Another memorable event for President Monson was the dedication of the German Democratic Republic for the preaching of the gospel. Early in the morning of April 27, 1975, on a mountainside near Dresden, he poured out his soul on behalf of the Saints. He expressed gratitude for the Church in the land, described the faith of the members, and pleaded for a way for the Saints to receive the blessings of the temple.
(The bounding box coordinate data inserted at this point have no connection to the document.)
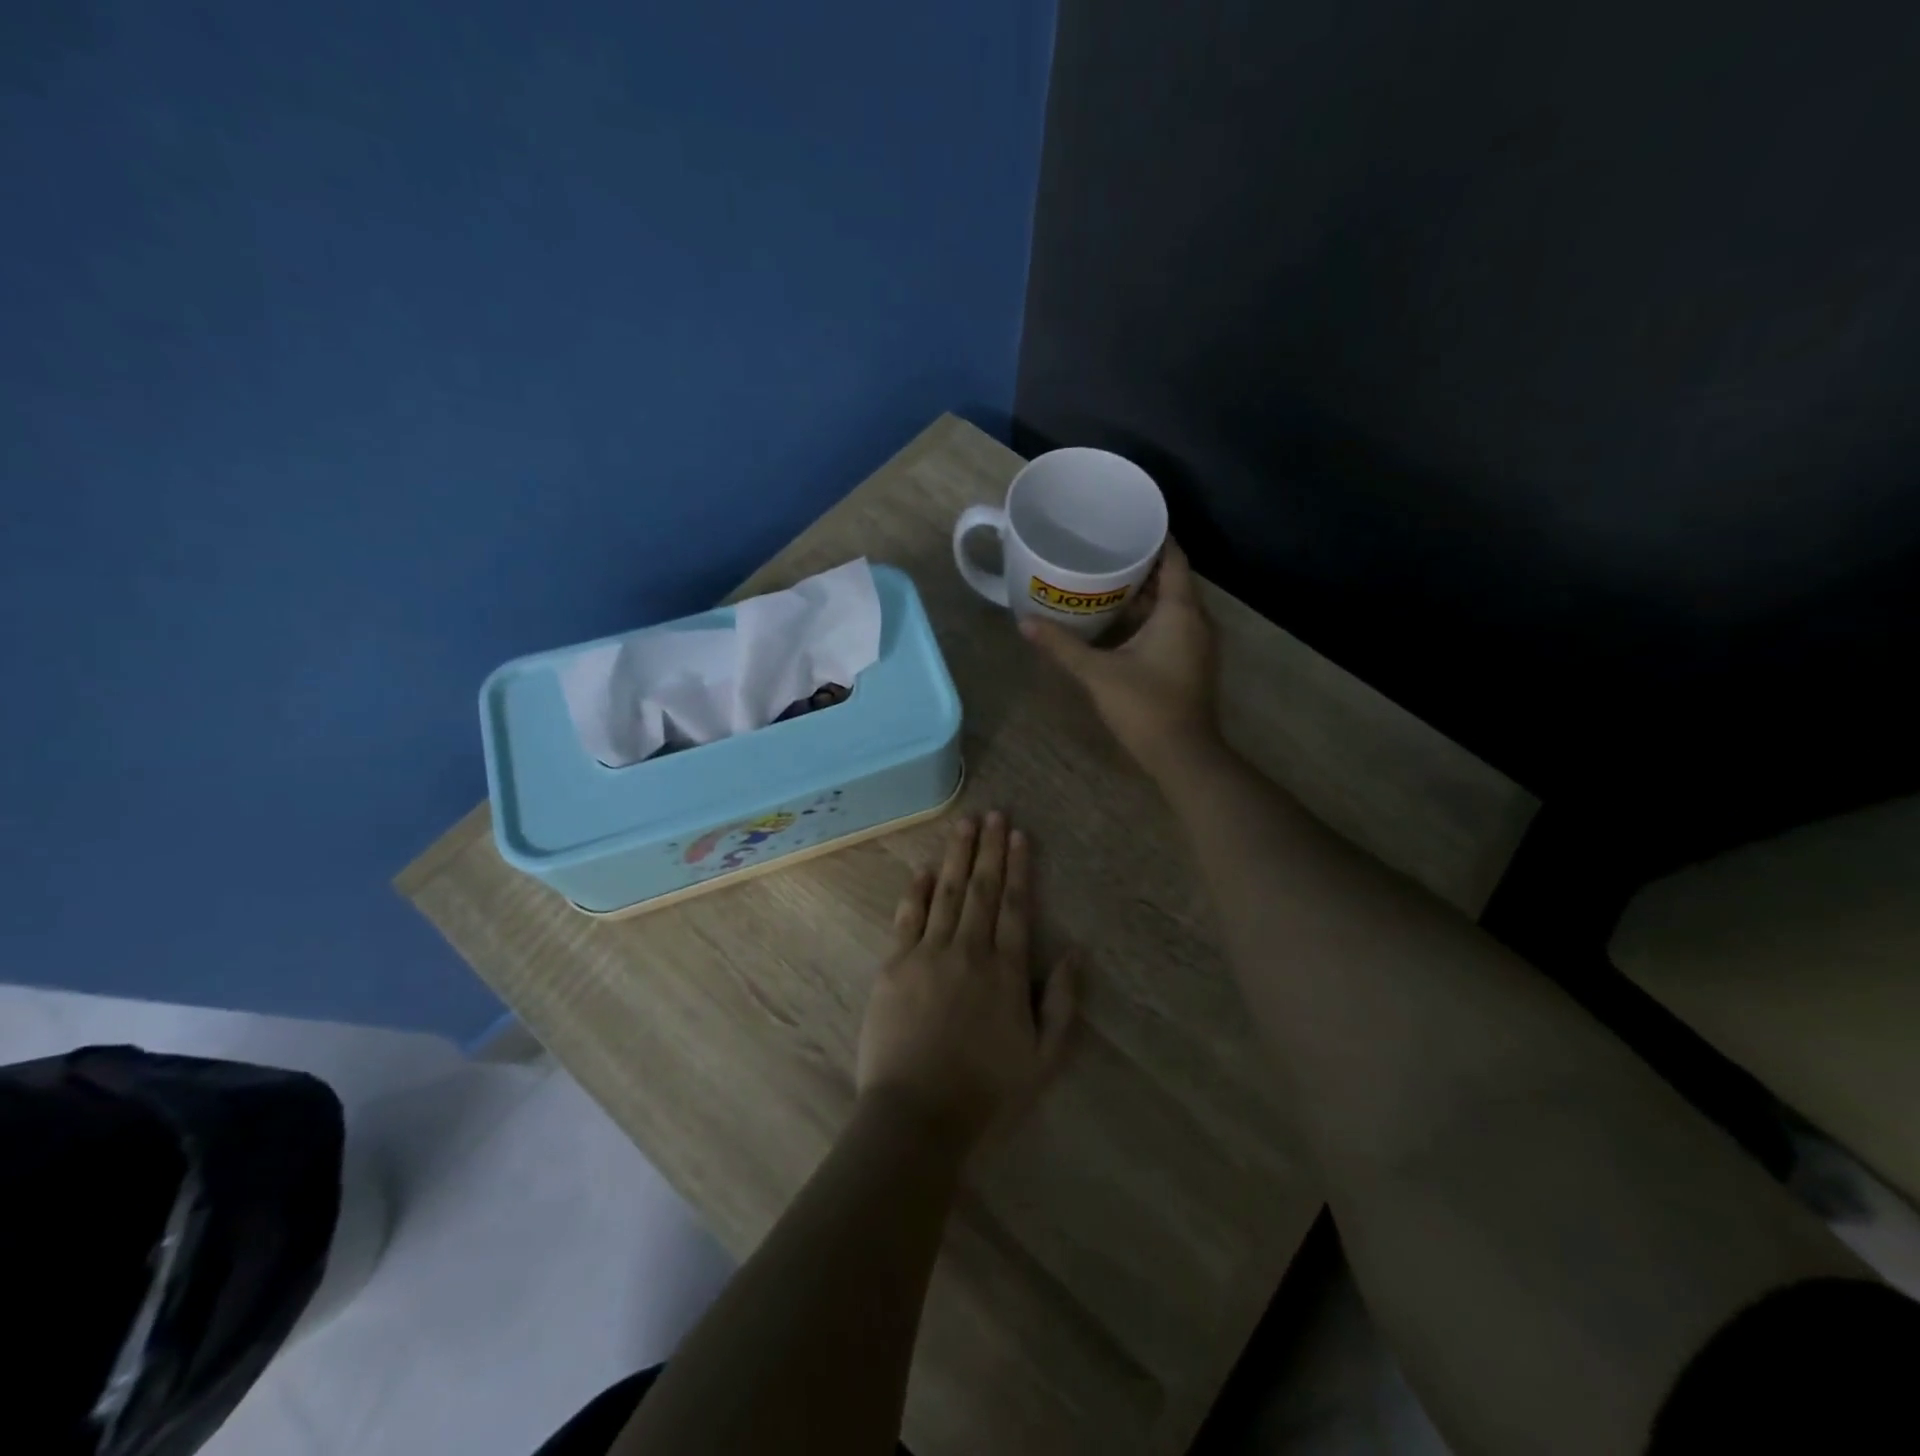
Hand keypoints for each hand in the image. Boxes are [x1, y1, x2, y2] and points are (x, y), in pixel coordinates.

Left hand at [856, 812, 1077, 1148]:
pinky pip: (907, 917)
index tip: (1018, 835)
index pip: (1016, 906)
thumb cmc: (987, 1091)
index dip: (1019, 867)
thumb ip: (1063, 1003)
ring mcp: (928, 954)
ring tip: (964, 824)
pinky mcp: (894, 966)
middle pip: (981, 889)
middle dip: (989, 849)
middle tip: (993, 813)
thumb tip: (1076, 952)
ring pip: (945, 893)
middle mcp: (969, 950)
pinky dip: (915, 890)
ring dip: (956, 856)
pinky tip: (922, 869)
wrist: (918, 1115)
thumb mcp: (1044, 1058)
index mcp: (1006, 971)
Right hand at [1020, 539, 1221, 778]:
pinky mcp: (1190, 661)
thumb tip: (1025, 622)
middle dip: (1141, 563)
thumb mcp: (1098, 673)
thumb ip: (1062, 645)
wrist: (1182, 755)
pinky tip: (1118, 619)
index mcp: (1180, 611)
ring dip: (1144, 591)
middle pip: (1172, 578)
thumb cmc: (1145, 706)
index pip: (1174, 557)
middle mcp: (1196, 620)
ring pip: (1171, 604)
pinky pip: (1172, 624)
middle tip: (1104, 548)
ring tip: (1105, 577)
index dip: (1154, 536)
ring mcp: (1196, 642)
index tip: (1125, 522)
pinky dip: (1149, 615)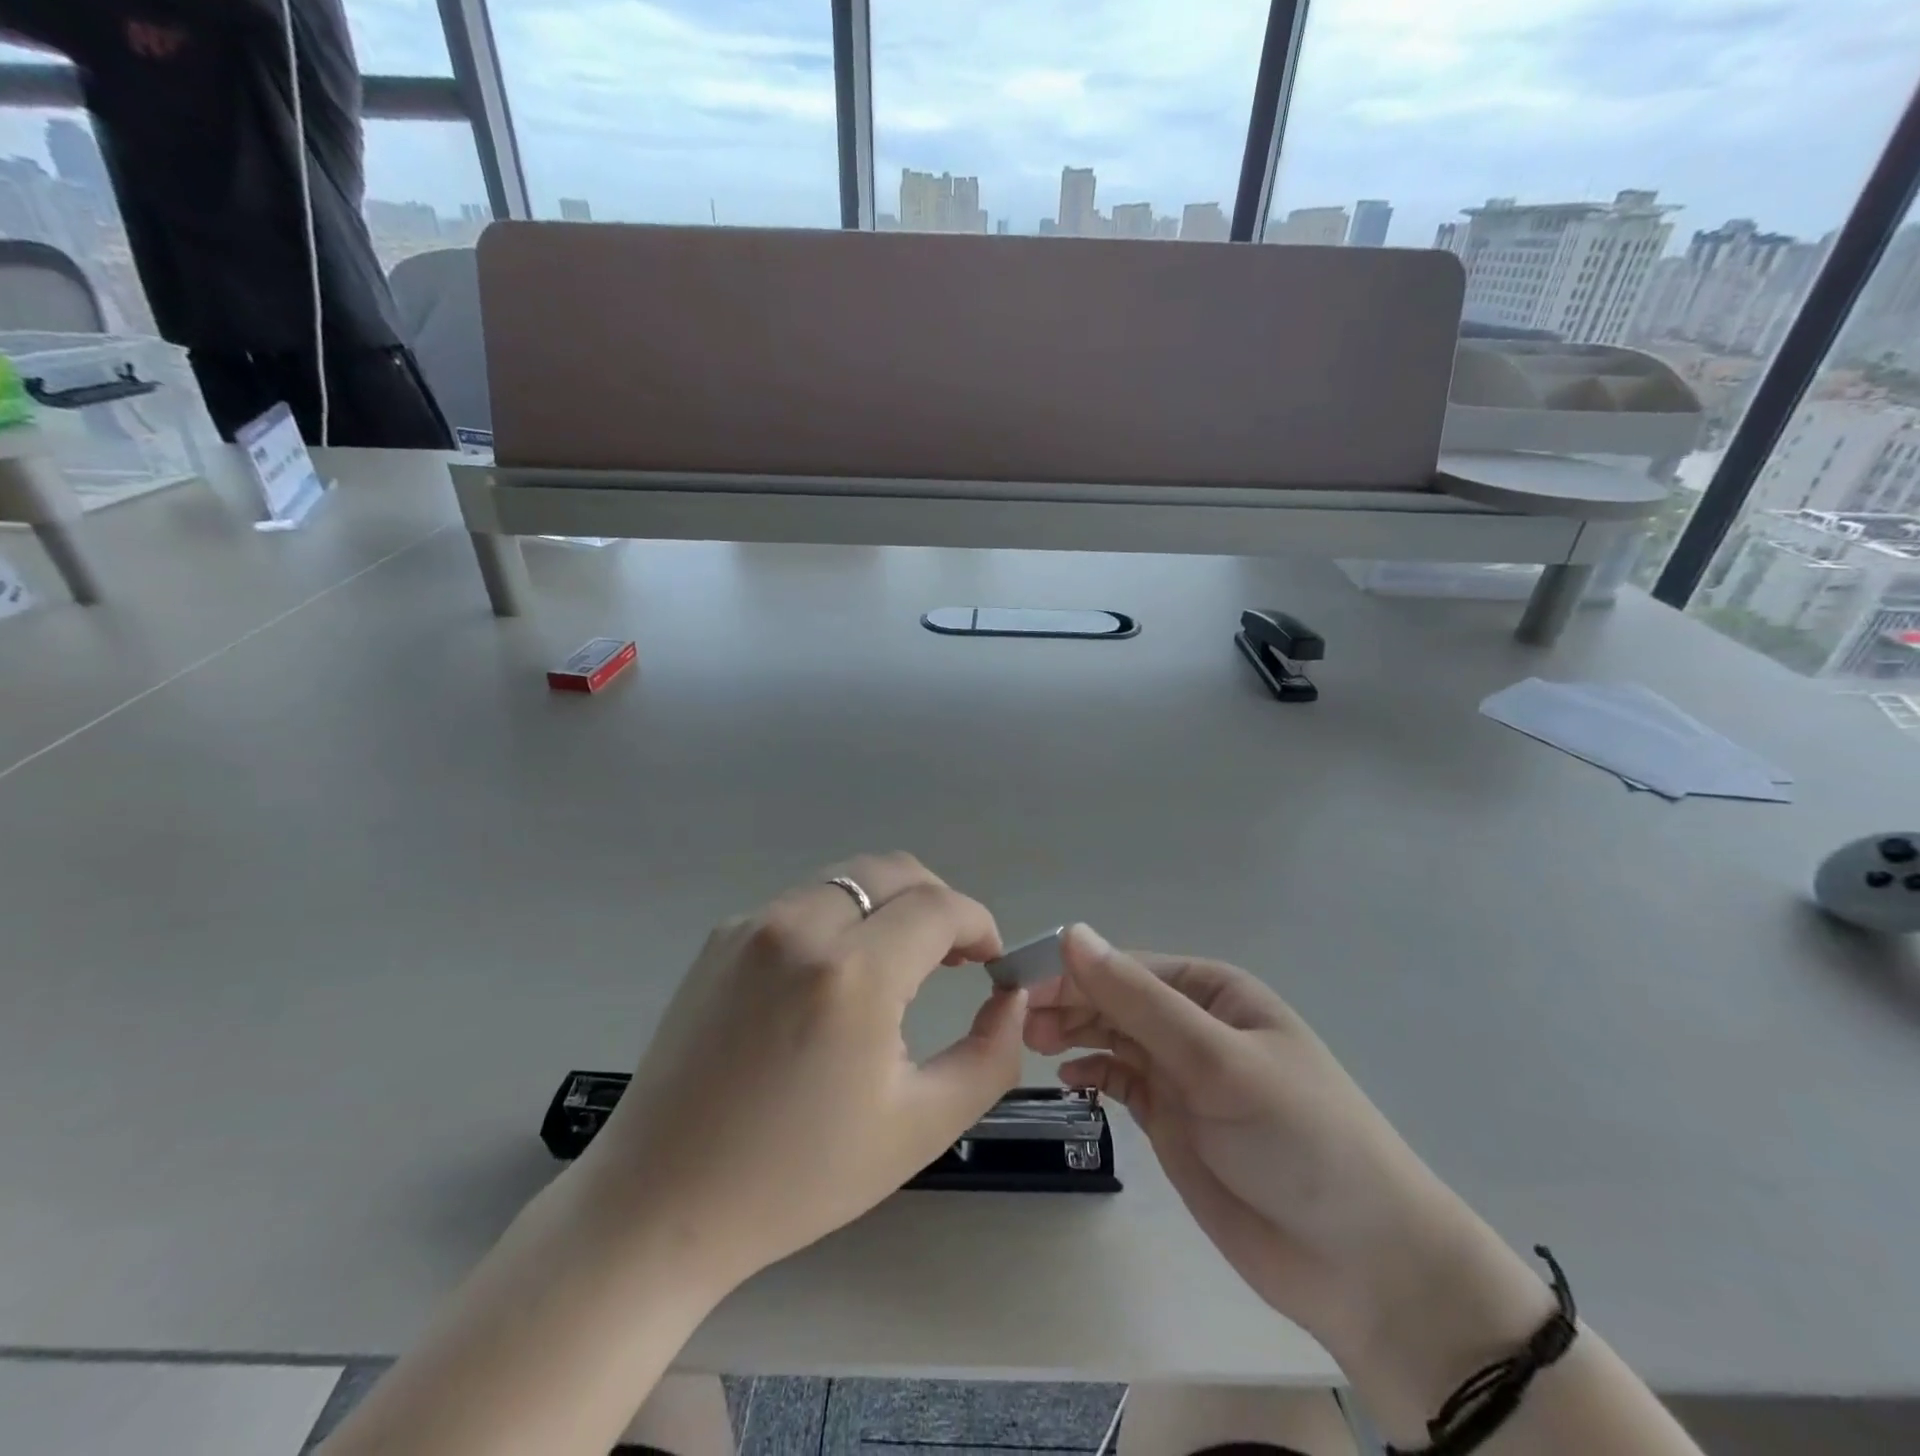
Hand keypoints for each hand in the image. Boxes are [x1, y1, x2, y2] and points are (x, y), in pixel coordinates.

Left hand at [575, 853, 1024, 1290]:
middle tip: (952, 957)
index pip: (940, 907)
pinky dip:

President Monson has visited this very spot multiple times since then, and it has become sacred ground to him.
During the prophet’s visit to Germany this October, Elder José A. Teixeira, president of the Europe Area, presented him with a framed photograph of the dedication spot overlooking the Elbe River.
“As President Monson visits Germany, we all recognize and we are witnesses that his prophetic promise has been fulfilled. What a wonderful blessing it has been for all of us to have him here among us and speak to congregations in Hamburg, Berlin, Munich, and Frankfurt. Clearly, President Monson is a man of deep affection for the German people, and that love is returned by the people in Germany,” Elder Teixeira said.
The work continued to progress. Little by little, districts and stakes were organized, missionaries were allowed in the country, young men were allowed to leave the country for missionary service, and a patriarch was called. The capstone came on June 25, 1985, with the dedication of the Freiberg Temple. It was the first temple built on German soil. Henry Burkhardt, whom President Monson first met back in the meeting in Görlitz, was called as the temple president. The temple was immediately busy.
Of his experiences, President Monson wrote in his journal, “The faith of the Latter-day Saints in that area brought forth the help of the Almighty God and provided for them the eternal blessings which they so richly deserved.”